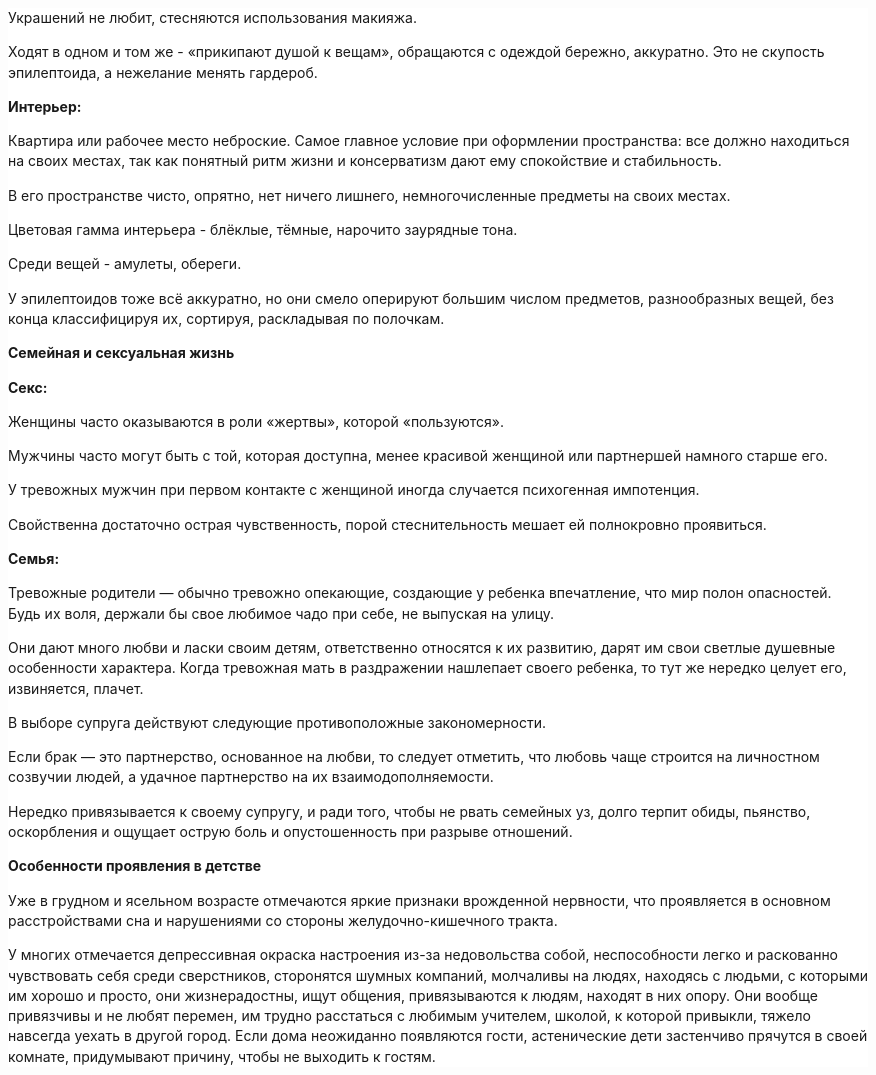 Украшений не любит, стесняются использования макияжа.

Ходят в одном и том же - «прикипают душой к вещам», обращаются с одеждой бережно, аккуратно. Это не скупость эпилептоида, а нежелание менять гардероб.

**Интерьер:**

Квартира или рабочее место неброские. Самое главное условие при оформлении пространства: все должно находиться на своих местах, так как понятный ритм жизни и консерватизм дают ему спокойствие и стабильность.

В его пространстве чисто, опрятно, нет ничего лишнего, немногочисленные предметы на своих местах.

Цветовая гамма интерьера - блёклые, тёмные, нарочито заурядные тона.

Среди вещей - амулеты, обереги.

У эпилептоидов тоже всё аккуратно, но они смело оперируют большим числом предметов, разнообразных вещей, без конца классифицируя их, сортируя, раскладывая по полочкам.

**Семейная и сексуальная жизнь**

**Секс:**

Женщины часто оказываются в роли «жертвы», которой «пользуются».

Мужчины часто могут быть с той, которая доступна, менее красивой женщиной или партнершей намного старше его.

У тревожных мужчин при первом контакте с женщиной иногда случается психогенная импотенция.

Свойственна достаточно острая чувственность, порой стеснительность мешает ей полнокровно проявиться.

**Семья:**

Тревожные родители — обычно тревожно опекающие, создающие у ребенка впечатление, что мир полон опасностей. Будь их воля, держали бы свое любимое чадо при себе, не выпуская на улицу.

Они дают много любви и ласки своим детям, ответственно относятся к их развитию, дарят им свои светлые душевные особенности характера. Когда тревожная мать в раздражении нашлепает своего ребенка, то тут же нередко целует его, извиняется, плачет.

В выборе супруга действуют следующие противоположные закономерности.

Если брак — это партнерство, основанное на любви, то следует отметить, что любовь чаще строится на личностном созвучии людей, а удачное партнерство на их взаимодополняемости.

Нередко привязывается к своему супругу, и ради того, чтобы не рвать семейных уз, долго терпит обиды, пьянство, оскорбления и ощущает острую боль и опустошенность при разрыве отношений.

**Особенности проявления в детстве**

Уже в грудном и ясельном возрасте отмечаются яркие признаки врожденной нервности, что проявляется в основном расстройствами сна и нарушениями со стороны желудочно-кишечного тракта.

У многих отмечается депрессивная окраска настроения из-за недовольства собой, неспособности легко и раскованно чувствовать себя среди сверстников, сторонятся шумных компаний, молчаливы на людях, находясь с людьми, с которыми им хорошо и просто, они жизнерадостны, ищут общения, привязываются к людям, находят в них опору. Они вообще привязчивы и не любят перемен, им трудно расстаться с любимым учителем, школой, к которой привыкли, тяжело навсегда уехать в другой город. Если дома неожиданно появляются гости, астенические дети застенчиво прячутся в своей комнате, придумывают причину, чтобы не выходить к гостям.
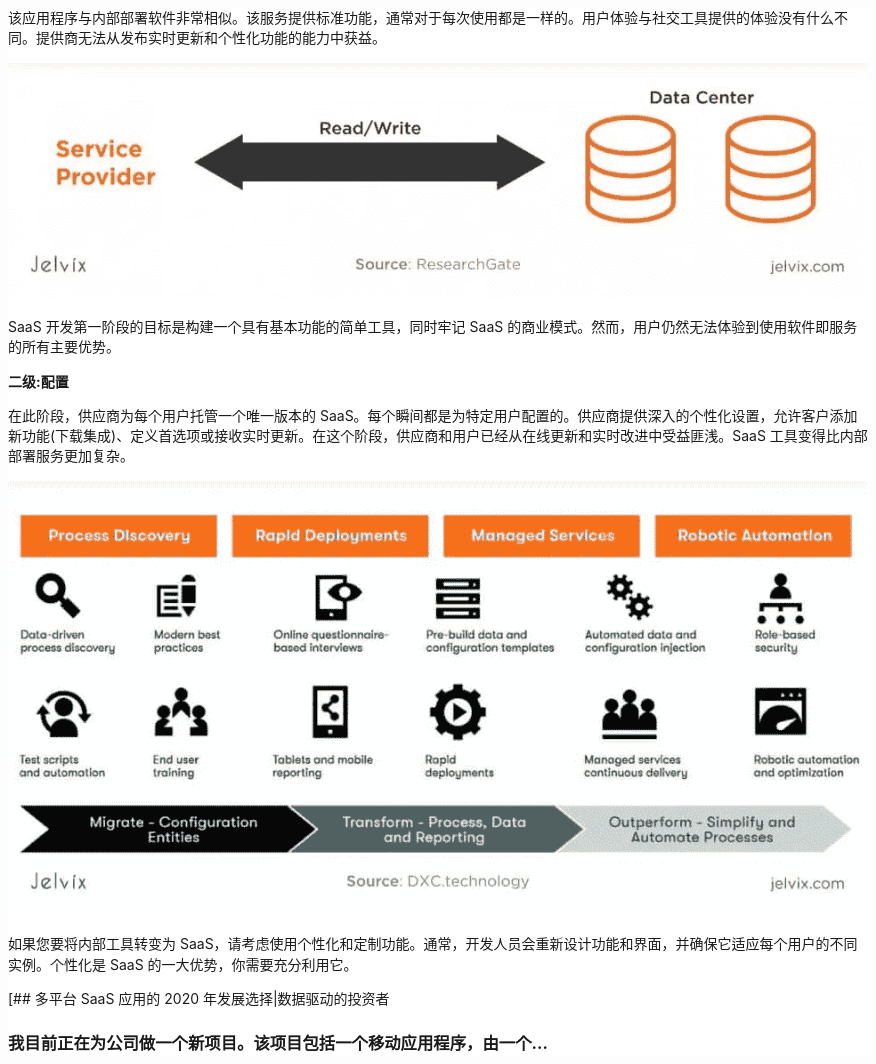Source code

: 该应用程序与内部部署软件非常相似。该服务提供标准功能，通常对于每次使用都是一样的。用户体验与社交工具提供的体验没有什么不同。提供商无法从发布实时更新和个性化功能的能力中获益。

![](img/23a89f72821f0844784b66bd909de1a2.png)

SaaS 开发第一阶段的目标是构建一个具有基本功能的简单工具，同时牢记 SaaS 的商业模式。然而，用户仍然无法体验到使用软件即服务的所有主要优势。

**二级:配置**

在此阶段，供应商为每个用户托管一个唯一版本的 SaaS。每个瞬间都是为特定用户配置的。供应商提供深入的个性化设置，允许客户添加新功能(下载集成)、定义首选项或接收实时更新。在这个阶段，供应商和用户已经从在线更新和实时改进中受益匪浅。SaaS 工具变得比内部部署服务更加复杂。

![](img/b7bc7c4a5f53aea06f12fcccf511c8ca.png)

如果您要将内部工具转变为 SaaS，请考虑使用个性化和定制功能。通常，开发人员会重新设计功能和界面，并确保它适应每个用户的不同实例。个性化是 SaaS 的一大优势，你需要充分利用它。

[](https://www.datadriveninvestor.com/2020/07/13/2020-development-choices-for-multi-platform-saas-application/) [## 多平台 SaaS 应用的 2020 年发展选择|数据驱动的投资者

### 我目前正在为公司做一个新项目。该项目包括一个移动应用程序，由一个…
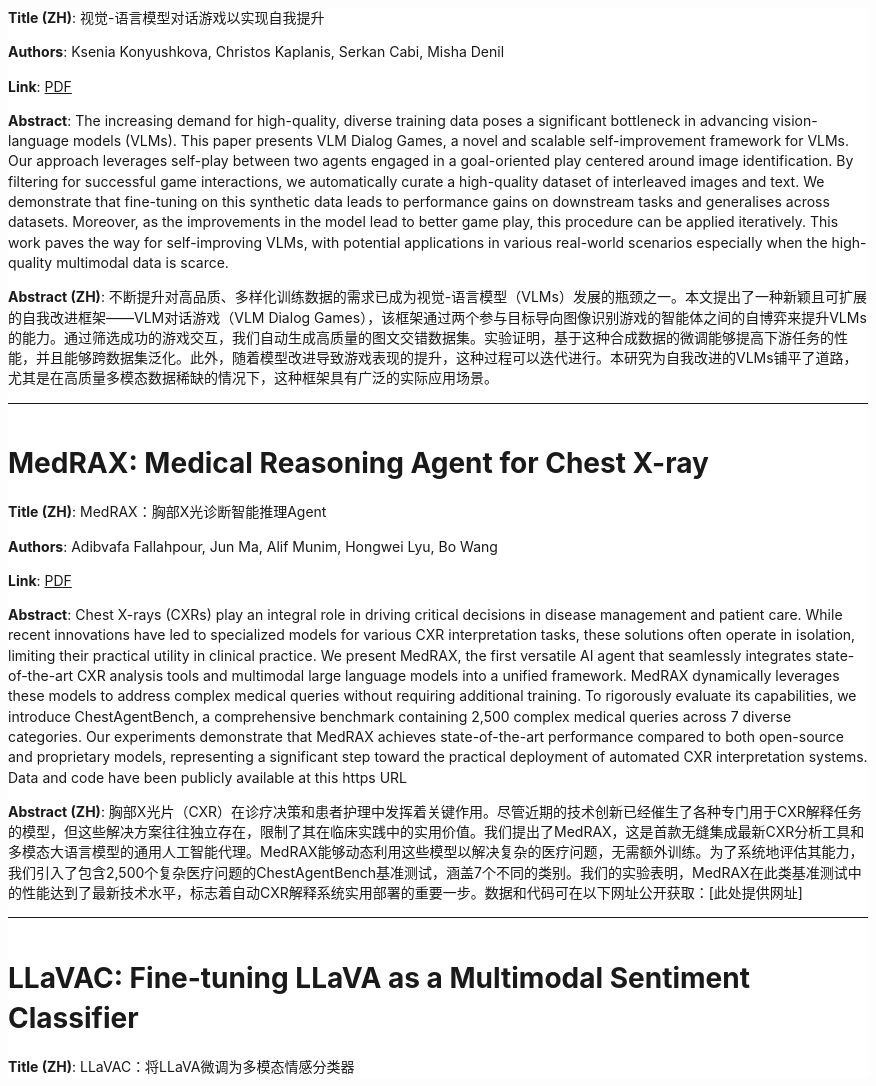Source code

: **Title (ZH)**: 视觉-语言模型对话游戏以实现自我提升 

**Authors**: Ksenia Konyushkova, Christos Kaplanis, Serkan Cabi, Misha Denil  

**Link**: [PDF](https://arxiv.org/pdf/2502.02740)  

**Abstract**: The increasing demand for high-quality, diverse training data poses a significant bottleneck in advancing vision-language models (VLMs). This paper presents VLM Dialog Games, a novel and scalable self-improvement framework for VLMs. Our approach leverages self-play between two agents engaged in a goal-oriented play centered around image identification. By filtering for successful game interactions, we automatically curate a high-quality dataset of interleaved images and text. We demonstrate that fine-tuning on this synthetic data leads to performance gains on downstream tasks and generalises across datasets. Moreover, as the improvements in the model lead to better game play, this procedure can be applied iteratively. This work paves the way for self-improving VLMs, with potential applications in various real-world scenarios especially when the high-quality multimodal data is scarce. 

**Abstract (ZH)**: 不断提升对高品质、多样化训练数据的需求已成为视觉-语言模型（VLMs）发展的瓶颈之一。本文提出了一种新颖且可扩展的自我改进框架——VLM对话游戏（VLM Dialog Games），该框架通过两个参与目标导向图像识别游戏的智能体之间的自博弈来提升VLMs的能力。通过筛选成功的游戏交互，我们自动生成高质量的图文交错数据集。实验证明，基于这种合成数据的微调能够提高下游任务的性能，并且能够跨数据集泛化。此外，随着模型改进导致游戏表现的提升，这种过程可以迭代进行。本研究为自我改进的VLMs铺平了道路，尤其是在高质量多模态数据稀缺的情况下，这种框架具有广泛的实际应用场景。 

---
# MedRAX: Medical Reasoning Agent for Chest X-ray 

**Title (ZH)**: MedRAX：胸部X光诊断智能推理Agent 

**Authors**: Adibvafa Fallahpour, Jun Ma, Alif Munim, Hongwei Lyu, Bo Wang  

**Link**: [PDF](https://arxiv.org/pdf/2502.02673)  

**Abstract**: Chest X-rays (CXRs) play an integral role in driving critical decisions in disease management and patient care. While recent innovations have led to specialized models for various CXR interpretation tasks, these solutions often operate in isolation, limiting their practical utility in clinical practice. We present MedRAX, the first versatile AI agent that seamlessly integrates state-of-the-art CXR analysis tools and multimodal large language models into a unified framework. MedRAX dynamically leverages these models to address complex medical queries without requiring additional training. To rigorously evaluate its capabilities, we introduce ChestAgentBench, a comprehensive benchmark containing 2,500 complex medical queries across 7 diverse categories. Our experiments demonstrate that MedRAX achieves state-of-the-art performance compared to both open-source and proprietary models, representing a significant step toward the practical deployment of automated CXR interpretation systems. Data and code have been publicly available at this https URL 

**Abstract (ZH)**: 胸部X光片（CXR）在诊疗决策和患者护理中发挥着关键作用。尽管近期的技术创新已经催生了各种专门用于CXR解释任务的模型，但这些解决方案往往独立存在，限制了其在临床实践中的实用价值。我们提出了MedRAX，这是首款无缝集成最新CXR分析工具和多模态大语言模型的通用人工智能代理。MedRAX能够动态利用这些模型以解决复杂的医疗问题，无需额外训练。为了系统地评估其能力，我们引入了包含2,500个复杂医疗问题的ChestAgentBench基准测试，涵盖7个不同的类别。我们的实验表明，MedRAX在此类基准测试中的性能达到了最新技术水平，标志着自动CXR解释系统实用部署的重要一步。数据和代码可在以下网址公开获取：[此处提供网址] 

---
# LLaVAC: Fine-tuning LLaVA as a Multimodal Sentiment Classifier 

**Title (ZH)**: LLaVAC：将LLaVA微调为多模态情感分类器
◆ ◆ ◆
EXERCISE AIM
Please return each line of the listing exactly as written, excluding the images.

RESPONSE TO THE TASK
 Украшений не любит, стесняются использования макияжа.

Ходят в одном и том же - «прикипают душой к вещам», обращаются с одеждой бережно, аккуратно. Это не скупость эпилептоида, а нежелание менять гардероб.

**Интерьер:**

Квартира или рабочее место неброские. Самое главное условие при оформлении пространства: все должно находиться на своих местах, так как понятный ритм жизни и консерватизм дают ему спокойствие и стабильность.

В его пространстве чисто, опрятно, нет ничего лишнего, немногочисленные предметы на своих местах.

Цветовая гамма интерьера - блёклые, тёмные, нарочито заурядные тона.

Среди вещей - амулеты, обереги.

У эпилептоидов тоже всё аккуратно, но они смело оперируют большим числом предметов, разнообразных вещей, без конца классифицируя их, сортируя, раскладывая по полочкам.

**Семейная и сексуальная жизнь**

**Секс:**

Женщины часто оказываются в роли «жертвы», которой «пользуются».

Мужчины часто могут быть с той, которая доступна, менее красивой женщиной или партнершей намного старше его.

У тревожных мужчин при первом контакте с женщиной иногда случается психогенная импотенция.

Свойственна достаточно острая чувственность, порой стеснительность мешает ей полнокровно проявиться.

**Семья:**

Тревожные родители — обычно тревожно опекающие, создающие у ребенка впечатление, что мир полон опасностей. Будь их воля, держали бы свое любимое чадо при себе, не выпуская на улицу.

Они дают много любви и ласки своим детям, ответственно относятся к их развитию, дарят им свои светлые душевные особенности характера. Когда тревожная мать в раздражении нашлепает своего ребенка, то тут же нередко целует его, извиняется, плачет.

В выборе супруга действуют следующие противоположные закономерности.

Если брак — это партнерство, основанное на любви, то следует отметить, что любовь чаще строится на личностном созвучии людей, а удачное партнерство на их взаимодополняемости.

Нередко привязывается к своему супругу, и ради того, чтобы не рвать семейных уз, долго терпит обиды, пьянство, оскорбления и ощущает острую боль и опустошенность при разрыве отношений.

**Особенности проявления в детстве**

Уже в грудном и ясельном возрасте отмечаются яркие признаки врожденной нервности, что проявляется в основном расстройствами сна и нарушениями со стороны желудочно-кишечного тракта.

У многих отмечается депрессивная окраска настроения из-за недовольства собой, неспособности легко и раскованно чувствовать себя среди сверстников, сторонятся шумных компаний, молчаливы на людях, находясь с людьми, с которыми им хорошо и просто, они жизнерадостны, ищут общения, привязываются к людям, находят в них опору. Они вообще привязчивы и не любят перемен, им трудно расстаться с любимым учителем, школой, к которой привыкли, тяжело навсегда уехать в другой город. Если дома неожиданно появляются гости, астенические дети застенчиво прячутся в своей комнате, придумывают причину, чтобы не выходить к гостям.
Source code

: 该应用程序与内部部署软件非常相似。该服务提供标准功能，通常对于每次使用都是一样的。用户体验与社交工具提供的体验没有什么不同。提供商无法从发布实时更新和个性化功能的能力中获益。

![](img/23a89f72821f0844784b66bd909de1a2.png)

SaaS 开发第一阶段的目标是构建一个具有基本功能的简单工具，同时牢记 SaaS 的商业模式。然而，用户仍然无法体验到使用软件即服务的所有主要优势。

**二级:配置**

在此阶段，供应商为每个用户托管一个唯一版本的 SaaS。每个瞬间都是为特定用户配置的。供应商提供深入的个性化设置，允许客户添加新功能(下载集成)、定义首选项或接收实时更新。在这个阶段，供应商和用户已经从在线更新和实时改进中受益匪浅。SaaS 工具变得比内部部署服务更加复杂。

![](img/b7bc7c4a5f53aea06f12fcccf511c8ca.png)

如果您要将内部工具转变为 SaaS，请考虑使用个性化和定制功能。通常，开发人员会重新设计功能和界面，并确保它适应每个用户的不同实例。个性化是 SaaS 的一大优势，你需要充分利用它。

[](https://www.datadriveninvestor.com/2020/07/13/2020-development-choices-for-multi-platform-saas-application/) [## 多平台 SaaS 应用的 2020 年发展选择|数据驱动的投资者

### 我目前正在为公司做一个新项目。该项目包括一个移动应用程序，由一个…
Source code

: **Title (ZH)**: 视觉-语言模型对话游戏以实现自我提升 

**Authors**: Ksenia Konyushkova, Christos Kaplanis, Serkan Cabi, Misha Denil  

**Link**: [PDF](https://arxiv.org/pdf/2502.02740)  

**Abstract**: The increasing demand for high-quality, diverse training data poses a significant bottleneck in advancing vision-language models (VLMs). This paper presents VLM Dialog Games, a novel and scalable self-improvement framework for VLMs. Our approach leverages self-play between two agents engaged in a goal-oriented play centered around image identification. By filtering for successful game interactions, we automatically curate a high-quality dataset of interleaved images and text. We demonstrate that fine-tuning on this synthetic data leads to performance gains on downstream tasks and generalises across datasets. Moreover, as the improvements in the model lead to better game play, this procedure can be applied iteratively. This work paves the way for self-improving VLMs, with potential applications in various real-world scenarios especially when the high-quality multimodal data is scarce. 

**Abstract (ZH)**: 不断提升对高品质、多样化训练数据的需求已成为视觉-语言模型（VLMs）发展的瓶颈之一。本文提出了一种新颖且可扩展的自我改进框架——VLM对话游戏（VLM Dialog Games），该框架通过两个参与目标导向图像识别游戏的智能体之间的自博弈来提升VLMs的能力。通过筛选成功的游戏交互，我们自动生成高质量的图文交错数据集。实验证明，基于这种合成数据的微调能够提高下游任务的性能，并且能够跨数据集泛化。此外，随着模型改进导致游戏表现的提升，这种过程可以迭代进行。本研究为自我改进的VLMs铺平了道路，尤其是在高质量多模态数据稀缺的情况下，这种框架具有广泛的实际应用场景。 

---
# MedRAX: Medical Reasoning Agent for Chest X-ray 

**Title (ZH)**: MedRAX：胸部X光诊断智能推理Agent 

**Authors**: Adibvafa Fallahpour, Jun Ma, Alif Munim, Hongwei Lyu, Bo Wang  

**Link**: [PDF](https://arxiv.org/pdf/2502.02673)  

**Abstract**: Chest X-rays (CXRs) play an integral role in driving critical decisions in disease management and patient care. While recent innovations have led to specialized models for various CXR interpretation tasks, these solutions often operate in isolation, limiting their practical utility in clinical practice. We present MedRAX, the first versatile AI agent that seamlessly integrates state-of-the-art CXR analysis tools and multimodal large language models into a unified framework. MedRAX dynamically leverages these models to address complex medical queries without requiring additional training. To rigorously evaluate its capabilities, we introduce ChestAgentBench, a comprehensive benchmark containing 2,500 complex medical queries across 7 diverse categories. Our experiments demonstrate that MedRAX achieves state-of-the-art performance compared to both open-source and proprietary models, representing a significant step toward the practical deployment of automated CXR interpretation systems. Data and code have been publicly available at this https URL 

**Abstract (ZH)**: 胸部X光片（CXR）在诊疗决策和患者护理中发挥着关键作用。尽管近期的技术创新已经催生了各种专门用于CXR解释任务的模型，但这些解决方案往往独立存在，限制了其在临床实践中的实用价值。我们提出了MedRAX，这是首款无缝集成最新CXR分析工具和多模态大语言模型的通用人工智能代理。MedRAX能够动态利用这些模型以解决复杂的医疗问题，无需额外训练。为了系统地评估其能力，我们引入了包含2,500个复杂医疗问题的ChestAgentBench基准测试，涵盖7个不同的类别。我们的实验表明，MedRAX在此类基准测试中的性能达到了最新技术水平，标志着自动CXR解释系统实用部署的重要一步。数据和代码可在以下网址公开获取：[此处提供网址] 

---
# LLaVAC: Fine-tuning LLaVA as a Multimodal Sentiment Classifier 

**Title (ZH)**: LLaVAC：将LLaVA微调为多模态情感分类器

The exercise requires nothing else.